Abstract
Multiple biomarkers are often combined to improve disease diagnosis. The uniformly optimal combination, that is, with respect to all reasonable performance metrics, unfortunately requires excessive distributional modeling, to which the estimation can be sensitive. An alternative strategy is rather to pursue local optimality with respect to a specific performance metric. Nevertheless, existing methods may not target clinical utility of the intended medical test, which usually needs to operate above a certain sensitivity or specificity level, or do not have their statistical properties well studied and understood.
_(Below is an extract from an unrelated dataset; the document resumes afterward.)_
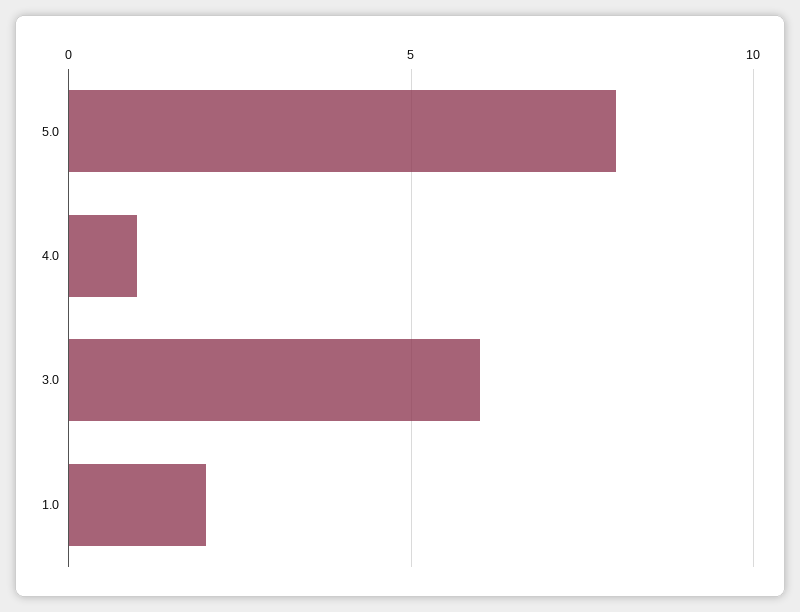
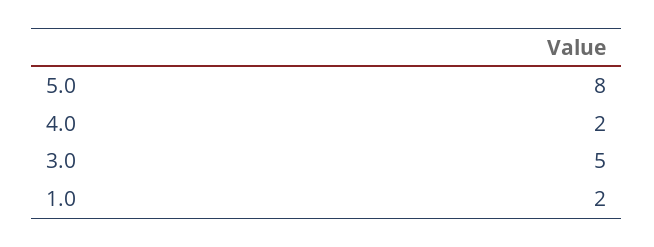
4.0: 1 -> 2
3.0: 6 -> 5

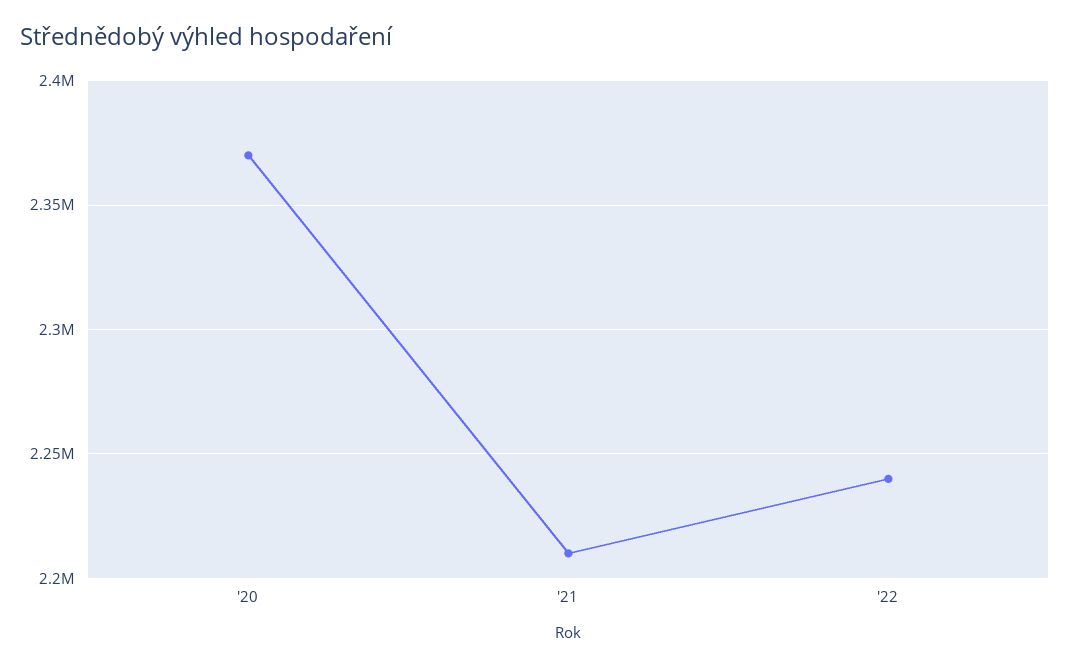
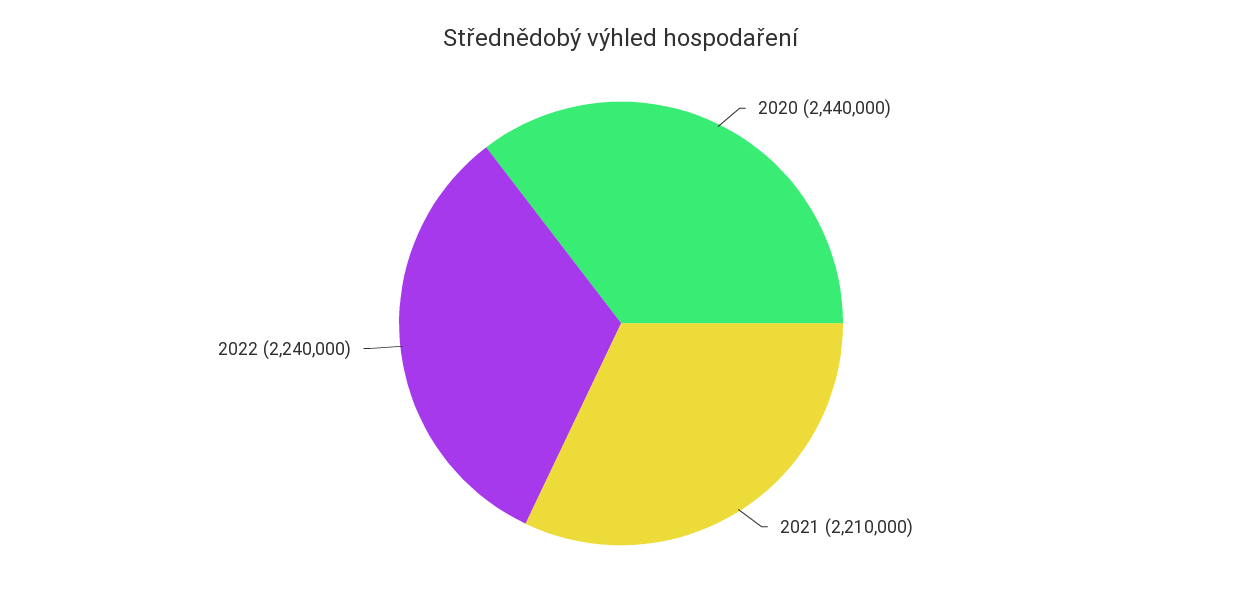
'20: 2370000 -> 2440000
In this article, we develop and investigate a linear combination method to maximize the clinical utility empirically for such a constrained classification. The combination coefficient is shown to have cube root asymptotics. The convergence rate and limiting distribution of the predictive performance are subsequently established, exhibiting robustness of the method in comparison with others. An algorithm with sound statistical justification is devised for efficient and high-quality computation. Simulations corroborate the theoretical results, and demonstrate good statistical and computational performance. Illustration with a clinical study on aggressive prostate cancer detection is provided.
Funding Statement
The authors were supported in part by NIH Grants R01 CA230268, U01 CA113913 and P30 AI050409.
Acknowledgments
The authors thank the reviewers for their helpful comments and suggestions, in particular the Associate Editor for pointing out several mistakes in previous versions of the paper, and Dattatraya H. Patil for assistance in arranging the prostate cancer data set analyzed in Section 5.2.